On Friday, PJ Media posted an article about changing the American foreign aid model so that it is more efficient and helps the people who need help.
The article reports:
The truth is that our foreign aid had become a joke — a way to line pockets and spread wacko leftist ideology more than anything. Rubio told ABC’s George Stephanopoulos — who tried to do that whole “Trump is killing people by cutting aid” thing — back in September that “We’re gonna do more than anyone in the world, again, this year, but we’re gonna do it the right way. We’re gonna do it holistically. We’re gonna do it as part of an integrated foreign policy.”
During that interview, Rubio pointed out that the reason why people die is much more nuanced than what the media wants to print. In some regions, wars prevent aid from reaching its target, or gangs steal it before it can reach its intended recipients. In some places, the middlemen, the distributors, simply don’t handle it well, etc. The world is not a one-size-fits-all situation, George.
The article includes Secretary of State Rubio’s statement about his plan:
The United States has spent billions of dollars over the years in helping with health strategies all across the world. What we learned over time and especially after coming here, is that oftentimes – and I’m oversimplifying it, but this is an accurate description – what would happen is we would go to a country and say we’re going to help you with your health care needs.
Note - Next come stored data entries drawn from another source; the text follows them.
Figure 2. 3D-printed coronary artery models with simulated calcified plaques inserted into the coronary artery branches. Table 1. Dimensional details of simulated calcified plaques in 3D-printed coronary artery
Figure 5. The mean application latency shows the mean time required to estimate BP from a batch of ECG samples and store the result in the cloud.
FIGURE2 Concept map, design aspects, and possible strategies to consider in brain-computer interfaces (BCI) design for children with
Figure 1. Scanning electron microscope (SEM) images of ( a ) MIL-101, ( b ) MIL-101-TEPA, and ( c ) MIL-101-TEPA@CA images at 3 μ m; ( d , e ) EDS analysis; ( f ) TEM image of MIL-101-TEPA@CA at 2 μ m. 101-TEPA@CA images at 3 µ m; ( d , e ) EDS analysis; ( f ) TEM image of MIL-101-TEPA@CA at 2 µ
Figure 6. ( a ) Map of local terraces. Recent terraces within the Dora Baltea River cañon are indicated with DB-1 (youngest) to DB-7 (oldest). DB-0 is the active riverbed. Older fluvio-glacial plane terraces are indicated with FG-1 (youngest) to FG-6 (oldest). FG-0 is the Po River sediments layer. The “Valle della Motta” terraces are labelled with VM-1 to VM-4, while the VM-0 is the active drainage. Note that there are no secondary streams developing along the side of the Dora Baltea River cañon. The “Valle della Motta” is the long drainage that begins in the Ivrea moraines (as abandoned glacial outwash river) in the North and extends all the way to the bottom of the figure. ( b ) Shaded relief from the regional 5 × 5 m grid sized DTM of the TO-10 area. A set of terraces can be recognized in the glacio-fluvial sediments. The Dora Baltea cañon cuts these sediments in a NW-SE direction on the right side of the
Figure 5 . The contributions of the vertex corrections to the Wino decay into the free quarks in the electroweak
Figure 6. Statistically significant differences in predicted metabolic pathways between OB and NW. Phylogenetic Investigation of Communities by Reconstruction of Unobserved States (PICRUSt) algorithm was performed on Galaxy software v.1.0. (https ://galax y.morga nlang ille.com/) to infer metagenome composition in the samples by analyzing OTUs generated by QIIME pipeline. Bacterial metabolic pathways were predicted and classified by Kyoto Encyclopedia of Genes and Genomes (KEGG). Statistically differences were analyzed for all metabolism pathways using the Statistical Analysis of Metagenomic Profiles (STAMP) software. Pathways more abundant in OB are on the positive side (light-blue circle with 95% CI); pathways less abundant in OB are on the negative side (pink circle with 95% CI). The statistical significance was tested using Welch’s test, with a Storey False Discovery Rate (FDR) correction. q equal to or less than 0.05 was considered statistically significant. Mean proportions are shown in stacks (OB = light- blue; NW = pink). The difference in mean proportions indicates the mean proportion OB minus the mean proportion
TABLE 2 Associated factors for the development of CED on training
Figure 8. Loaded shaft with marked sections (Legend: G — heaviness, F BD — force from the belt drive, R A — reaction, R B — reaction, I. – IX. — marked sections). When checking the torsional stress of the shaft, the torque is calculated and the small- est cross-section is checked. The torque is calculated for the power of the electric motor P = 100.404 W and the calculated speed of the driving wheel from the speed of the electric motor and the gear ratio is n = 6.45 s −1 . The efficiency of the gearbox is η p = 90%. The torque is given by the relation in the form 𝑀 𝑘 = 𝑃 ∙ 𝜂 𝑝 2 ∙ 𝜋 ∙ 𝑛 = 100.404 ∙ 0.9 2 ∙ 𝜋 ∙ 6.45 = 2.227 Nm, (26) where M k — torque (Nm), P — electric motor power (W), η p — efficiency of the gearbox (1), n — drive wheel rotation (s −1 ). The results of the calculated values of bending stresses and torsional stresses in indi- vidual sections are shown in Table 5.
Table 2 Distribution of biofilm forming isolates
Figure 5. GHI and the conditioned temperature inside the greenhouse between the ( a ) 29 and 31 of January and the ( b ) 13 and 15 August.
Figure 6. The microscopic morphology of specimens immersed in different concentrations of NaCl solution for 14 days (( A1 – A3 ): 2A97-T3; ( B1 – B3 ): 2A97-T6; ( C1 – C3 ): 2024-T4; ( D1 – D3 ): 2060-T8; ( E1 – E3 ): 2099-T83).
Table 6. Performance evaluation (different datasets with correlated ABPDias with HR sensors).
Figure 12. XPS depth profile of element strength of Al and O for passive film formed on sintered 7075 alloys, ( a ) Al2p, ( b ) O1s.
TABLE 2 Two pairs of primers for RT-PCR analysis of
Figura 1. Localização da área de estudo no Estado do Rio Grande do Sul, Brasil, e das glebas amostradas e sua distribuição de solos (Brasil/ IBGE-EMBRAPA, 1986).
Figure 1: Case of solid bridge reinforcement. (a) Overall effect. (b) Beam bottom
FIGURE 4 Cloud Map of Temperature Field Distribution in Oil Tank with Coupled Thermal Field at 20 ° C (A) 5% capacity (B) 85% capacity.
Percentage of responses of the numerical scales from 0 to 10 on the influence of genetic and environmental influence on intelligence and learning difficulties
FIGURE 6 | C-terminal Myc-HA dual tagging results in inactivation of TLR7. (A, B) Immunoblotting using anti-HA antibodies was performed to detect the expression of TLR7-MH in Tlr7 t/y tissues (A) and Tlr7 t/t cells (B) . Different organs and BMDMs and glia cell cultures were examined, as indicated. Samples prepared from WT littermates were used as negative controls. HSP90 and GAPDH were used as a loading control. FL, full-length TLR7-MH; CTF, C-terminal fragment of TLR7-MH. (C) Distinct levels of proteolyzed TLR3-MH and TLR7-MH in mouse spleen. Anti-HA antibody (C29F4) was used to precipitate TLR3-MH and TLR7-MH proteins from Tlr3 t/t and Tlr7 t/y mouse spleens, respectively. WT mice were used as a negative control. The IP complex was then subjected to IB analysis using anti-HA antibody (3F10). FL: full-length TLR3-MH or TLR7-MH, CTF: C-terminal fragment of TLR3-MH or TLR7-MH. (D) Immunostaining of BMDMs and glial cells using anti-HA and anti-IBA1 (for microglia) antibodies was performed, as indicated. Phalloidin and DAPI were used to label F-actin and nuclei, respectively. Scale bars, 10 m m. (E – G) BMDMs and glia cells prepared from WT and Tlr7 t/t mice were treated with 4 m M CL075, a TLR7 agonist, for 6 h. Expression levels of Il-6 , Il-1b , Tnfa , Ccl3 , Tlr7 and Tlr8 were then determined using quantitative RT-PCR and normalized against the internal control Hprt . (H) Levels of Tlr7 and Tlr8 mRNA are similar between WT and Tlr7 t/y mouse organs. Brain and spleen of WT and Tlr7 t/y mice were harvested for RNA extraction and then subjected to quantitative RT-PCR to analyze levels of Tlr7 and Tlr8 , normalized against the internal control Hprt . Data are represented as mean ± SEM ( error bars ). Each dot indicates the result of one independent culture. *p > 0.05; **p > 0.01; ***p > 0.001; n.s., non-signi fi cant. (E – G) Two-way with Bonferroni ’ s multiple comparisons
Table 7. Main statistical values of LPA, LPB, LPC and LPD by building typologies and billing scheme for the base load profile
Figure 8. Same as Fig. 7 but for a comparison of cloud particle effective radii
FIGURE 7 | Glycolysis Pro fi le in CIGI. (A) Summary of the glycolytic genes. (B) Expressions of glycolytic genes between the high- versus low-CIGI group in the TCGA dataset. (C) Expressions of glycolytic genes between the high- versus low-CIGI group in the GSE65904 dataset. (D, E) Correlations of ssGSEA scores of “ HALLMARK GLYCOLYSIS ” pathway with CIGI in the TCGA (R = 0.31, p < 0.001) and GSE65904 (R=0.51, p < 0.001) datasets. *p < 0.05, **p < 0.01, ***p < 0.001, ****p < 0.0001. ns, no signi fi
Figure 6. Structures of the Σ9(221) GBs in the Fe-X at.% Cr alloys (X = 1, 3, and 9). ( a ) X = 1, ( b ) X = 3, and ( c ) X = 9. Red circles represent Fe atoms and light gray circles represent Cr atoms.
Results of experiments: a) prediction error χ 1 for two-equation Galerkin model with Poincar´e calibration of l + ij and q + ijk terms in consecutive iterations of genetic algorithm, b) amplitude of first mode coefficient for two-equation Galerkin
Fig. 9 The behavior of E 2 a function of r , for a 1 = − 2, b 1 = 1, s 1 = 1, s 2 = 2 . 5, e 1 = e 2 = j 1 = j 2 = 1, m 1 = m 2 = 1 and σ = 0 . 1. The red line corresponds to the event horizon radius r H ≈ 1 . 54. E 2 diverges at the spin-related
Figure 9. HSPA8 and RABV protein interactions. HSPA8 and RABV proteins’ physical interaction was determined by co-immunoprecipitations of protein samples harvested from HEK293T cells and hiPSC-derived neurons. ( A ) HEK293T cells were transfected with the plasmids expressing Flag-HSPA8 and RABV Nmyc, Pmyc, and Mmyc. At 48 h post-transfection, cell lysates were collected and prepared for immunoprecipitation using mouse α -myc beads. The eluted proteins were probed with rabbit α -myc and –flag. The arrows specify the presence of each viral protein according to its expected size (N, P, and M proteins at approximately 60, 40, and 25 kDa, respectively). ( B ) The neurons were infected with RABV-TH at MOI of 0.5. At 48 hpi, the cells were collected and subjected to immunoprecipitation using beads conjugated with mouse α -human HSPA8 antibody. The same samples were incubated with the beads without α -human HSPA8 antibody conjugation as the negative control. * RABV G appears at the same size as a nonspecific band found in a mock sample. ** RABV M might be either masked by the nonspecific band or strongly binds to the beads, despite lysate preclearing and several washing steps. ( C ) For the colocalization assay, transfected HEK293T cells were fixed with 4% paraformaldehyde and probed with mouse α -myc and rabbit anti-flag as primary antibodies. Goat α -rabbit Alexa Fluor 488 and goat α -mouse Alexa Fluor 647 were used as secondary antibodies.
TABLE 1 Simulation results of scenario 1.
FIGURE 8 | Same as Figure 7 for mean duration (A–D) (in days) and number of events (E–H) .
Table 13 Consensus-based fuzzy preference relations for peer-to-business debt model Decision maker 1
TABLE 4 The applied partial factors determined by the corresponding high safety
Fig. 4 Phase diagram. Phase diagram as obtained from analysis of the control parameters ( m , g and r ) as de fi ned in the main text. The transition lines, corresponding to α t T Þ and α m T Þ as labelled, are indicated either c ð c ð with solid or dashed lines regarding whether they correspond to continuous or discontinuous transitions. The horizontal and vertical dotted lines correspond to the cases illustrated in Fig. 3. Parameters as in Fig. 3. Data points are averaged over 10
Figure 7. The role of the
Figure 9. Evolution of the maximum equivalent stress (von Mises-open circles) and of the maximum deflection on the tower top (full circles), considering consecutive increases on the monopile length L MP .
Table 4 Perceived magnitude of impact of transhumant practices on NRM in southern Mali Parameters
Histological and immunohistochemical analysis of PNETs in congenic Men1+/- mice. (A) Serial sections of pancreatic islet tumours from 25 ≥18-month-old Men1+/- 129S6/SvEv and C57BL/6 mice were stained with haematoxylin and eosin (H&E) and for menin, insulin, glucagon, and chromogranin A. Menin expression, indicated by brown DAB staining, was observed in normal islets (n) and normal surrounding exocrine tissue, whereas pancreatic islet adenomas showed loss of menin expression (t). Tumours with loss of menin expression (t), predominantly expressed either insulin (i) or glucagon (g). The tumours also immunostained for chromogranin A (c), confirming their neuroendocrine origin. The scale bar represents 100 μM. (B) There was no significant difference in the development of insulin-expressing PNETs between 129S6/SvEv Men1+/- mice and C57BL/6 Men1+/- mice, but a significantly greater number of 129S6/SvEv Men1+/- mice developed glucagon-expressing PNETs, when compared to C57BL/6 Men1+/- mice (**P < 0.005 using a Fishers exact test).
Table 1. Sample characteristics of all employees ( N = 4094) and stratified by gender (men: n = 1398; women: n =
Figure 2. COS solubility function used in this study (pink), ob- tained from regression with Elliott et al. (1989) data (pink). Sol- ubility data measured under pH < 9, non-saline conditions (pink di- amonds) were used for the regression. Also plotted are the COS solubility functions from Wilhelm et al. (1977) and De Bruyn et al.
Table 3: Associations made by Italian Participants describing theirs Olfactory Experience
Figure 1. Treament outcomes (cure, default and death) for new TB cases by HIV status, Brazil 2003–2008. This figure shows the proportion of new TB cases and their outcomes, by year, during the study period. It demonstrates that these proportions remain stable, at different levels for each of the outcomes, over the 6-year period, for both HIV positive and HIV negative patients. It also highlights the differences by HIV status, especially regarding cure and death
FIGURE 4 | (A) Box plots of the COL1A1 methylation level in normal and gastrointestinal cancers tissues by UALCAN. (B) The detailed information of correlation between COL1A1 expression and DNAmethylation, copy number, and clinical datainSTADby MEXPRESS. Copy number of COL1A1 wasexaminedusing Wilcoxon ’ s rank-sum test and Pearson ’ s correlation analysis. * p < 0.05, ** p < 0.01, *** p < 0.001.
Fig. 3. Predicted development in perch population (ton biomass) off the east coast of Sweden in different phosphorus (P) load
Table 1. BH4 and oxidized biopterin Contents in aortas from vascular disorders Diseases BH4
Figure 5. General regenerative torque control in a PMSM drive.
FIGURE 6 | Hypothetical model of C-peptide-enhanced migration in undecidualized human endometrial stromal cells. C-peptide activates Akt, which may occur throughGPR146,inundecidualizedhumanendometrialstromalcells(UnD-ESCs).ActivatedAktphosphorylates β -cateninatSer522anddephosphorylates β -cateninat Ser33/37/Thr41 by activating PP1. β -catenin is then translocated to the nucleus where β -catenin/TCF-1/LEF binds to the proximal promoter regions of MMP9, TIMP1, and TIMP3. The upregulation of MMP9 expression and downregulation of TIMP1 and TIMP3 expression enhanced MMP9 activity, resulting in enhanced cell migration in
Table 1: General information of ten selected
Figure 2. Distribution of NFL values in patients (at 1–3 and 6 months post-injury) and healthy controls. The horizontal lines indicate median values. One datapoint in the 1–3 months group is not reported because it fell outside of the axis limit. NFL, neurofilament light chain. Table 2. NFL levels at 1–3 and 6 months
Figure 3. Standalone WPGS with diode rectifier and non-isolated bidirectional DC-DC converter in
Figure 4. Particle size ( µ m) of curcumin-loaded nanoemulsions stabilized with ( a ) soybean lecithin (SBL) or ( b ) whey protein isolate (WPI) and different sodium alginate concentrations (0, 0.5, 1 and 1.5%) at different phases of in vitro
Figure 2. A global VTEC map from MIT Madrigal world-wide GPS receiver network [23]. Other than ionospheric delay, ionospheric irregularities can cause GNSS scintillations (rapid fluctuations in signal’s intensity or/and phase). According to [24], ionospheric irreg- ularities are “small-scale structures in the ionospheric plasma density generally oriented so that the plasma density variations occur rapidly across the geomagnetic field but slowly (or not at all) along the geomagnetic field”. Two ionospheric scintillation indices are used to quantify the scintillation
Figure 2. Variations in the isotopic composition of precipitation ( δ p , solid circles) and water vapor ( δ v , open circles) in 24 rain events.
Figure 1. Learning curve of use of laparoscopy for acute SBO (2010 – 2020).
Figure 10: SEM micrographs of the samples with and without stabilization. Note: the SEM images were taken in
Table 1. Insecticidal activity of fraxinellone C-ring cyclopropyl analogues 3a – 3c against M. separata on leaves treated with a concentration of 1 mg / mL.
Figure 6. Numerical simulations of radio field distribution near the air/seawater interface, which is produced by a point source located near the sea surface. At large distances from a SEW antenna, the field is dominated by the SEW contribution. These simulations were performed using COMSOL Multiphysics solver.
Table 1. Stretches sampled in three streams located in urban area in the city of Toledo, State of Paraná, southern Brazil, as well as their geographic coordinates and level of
Then we would drive over to western – northern Virginia somewhere, find an NGO, one of these organizations, give them all the money, tell them, “go to this country and do their health care program for them.” That NGO would then take about – some percentage of that money for their overhead and administrative costs, and by the time it got down to it, the host country had very little influence, it was sort of imposed on them, and only a percentage of the overall money ever actually reached the patients and the people on the ground that we were trying to help because of these costs.
This makes no sense. So why are we hiring American and international NGOs to go into other countries and run health care systems that are parallel and sometimes in conflict with the health care systems of the host country? If we’re trying to help countries, help the country, don’t help the NGO to go in and find a new line of business. And so, that’s the model that we’re breaking. We’re not doing this anymore. We are not going to spend billions of dollars funding the NGO industrial complex, while close and important partners like Kenya either have no role to play or have very little influence over how health care money is being spent. Bottom line is, if you want to help a country, work with that country, not work with a third party that imposes things on that country.
When you eliminate the middle man, more money can go toward solving the problem.